A journalist from Russia’s Novaya Gazeta and a human rights lawyer have been attacked and beaten on their way to Grozny.
On the morning of 4 July, lawyer Alexander Nemov and journalist Elena Milashina were attacked by armed men as they travelled to attend the trial of Zarema Musayeva, the mother of noted Chechen opposition bloggers.
Nemov is a lawyer with the Crew Against Torture, a Russian rights group, and was set to defend Musayeva in her trial.
Travelling from Vladikavkaz airport in North Ossetia, to the Chechen capital of Grozny, their car was reportedly blocked by three cars carrying armed men, who attacked and beat Nemov and Milashina, confiscated and destroyed their equipment and documents, and held guns to their heads, according to the Crew Against Torture.
Nadezhda Prusenkova, a spokesperson for Novaya Gazeta, told OC Media that Nemov and Milashina had been left with ‘many bruises and fractures’, and were being transferred to a hospital outside of Chechnya.
Milashina had her hair shaved off by the attackers, and ‘zelyonka’, a green antiseptic, poured over her.
The Crew Against Torture reported that Nemov was also stabbed in the leg, while Milashina had several fingers broken on both hands, lost consciousness several times, and was left with a head injury.

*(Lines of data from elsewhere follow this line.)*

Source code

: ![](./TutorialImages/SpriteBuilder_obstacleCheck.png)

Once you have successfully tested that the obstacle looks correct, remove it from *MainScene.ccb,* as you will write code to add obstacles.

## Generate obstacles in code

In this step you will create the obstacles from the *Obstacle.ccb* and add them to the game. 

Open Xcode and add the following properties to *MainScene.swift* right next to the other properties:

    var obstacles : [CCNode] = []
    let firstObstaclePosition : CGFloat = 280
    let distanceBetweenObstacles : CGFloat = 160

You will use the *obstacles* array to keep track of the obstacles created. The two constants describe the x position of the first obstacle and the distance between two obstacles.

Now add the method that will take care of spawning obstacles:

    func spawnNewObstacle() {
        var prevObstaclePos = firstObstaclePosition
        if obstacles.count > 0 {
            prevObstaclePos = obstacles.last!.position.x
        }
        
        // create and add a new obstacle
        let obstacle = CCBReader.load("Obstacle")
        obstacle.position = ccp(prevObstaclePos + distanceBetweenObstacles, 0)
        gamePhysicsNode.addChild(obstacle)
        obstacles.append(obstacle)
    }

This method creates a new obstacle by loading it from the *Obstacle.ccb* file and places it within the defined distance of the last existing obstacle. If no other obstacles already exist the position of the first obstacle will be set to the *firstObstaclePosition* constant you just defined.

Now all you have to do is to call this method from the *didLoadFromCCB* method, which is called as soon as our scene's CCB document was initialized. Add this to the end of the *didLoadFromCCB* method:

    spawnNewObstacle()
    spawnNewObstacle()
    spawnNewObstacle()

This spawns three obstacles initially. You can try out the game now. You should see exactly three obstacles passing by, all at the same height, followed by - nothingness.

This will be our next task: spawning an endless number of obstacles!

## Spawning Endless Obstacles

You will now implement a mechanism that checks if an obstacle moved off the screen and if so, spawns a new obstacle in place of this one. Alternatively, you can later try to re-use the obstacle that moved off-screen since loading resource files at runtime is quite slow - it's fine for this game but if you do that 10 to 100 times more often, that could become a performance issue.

They added that, according to Nemov, they were kicked and beaten with batons, and guns were held to their heads with the threat that they would be shot.
The group’s chair, Sergei Babinets, added that the attackers listed various cases that Nemov and Milashina had worked on and reported while attacking them.
‘Both were kicked, punched, with plastic pipes, they were reminded of all their activity, work, courts, trials they went to, works that Elena Milashina wrote. That is, this is not a bandit attack, but an attack for their activities’, said Babinets.
Prusenkova told OC Media that the victims refused to testify to the Chechen police, but that the Russian human rights commissioner, Tatyana Moskalkova, had already requested that Russia’s Investigative Committee open an investigation into the attack.
On Tuesday morning, Milashina and Nemov were being treated at an emergency hospital in Grozny, and were visited by Mansur Soltayev, Chechnya’s Commissioner for Human Rights.
A video of Milashina telling Soltayev about what happened was shared on Telegram by Chechen opposition blogger Tumso Abdurakhmanov.
‘It was a kind of classic kidnapping. It just hasn’t happened in a long time. They came, threw the taxi driver out of his car, climbed in, bent our heads, tied my hands, […] put me on my knees, put a gun to my head. They did everything somehow nervously, couldn’t even tie my hands’, Milashina says in the video.
Milashina and Nemov will be transported to a hospital in Beslan, North Ossetia, accompanied by Soltayev on the orders of Ramzan Kadyrov, reported the Crew Against Torture.
Prusenkova stated that the attacks were connected to Milashina and Nemov’s professional activities.
The two victims of the attack were travelling to Grozny for the court hearing of Zarema Musayeva, which took place on 4 July in Grozny’s Akhmatovsky District Court.
Musayeva is the mother of the Yangulbayev brothers, prominent Chechen opposition bloggers.
Despite the attack on one of Musayeva’s lawyers, Judge Musa Ediyev refused to postpone the trial, and Zarema Musayeva was sentenced to five and a half years in a penal colony on charges of fraud and attacking a police officer.
Memorial, a Russian human rights organisation, stated that there was ‘no doubt’ that the attacks were carried out on the instructions of the authorities to prevent Milashina and Nemov attending the trial, as well as to more broadly intimidate journalists, lawyers, and people working in the field of human rights.
It added not only Head of Chechnya Ramzan Kadyrov, but also Russian President Vladimir Putin were responsible for the attack.
‘There is no doubt that the authorities of Moscow and Grozny are united in their actions’, wrote Memorial. ‘Last week, the former declared Novaya Gazeta-Europe “undesirable”, while the latter prepared an attack on the journalist. The former pass more and more repressive laws, destroying the remnants of the legal system in Russia, the latter organise an attack on a lawyer. But both are parts of the same policy.’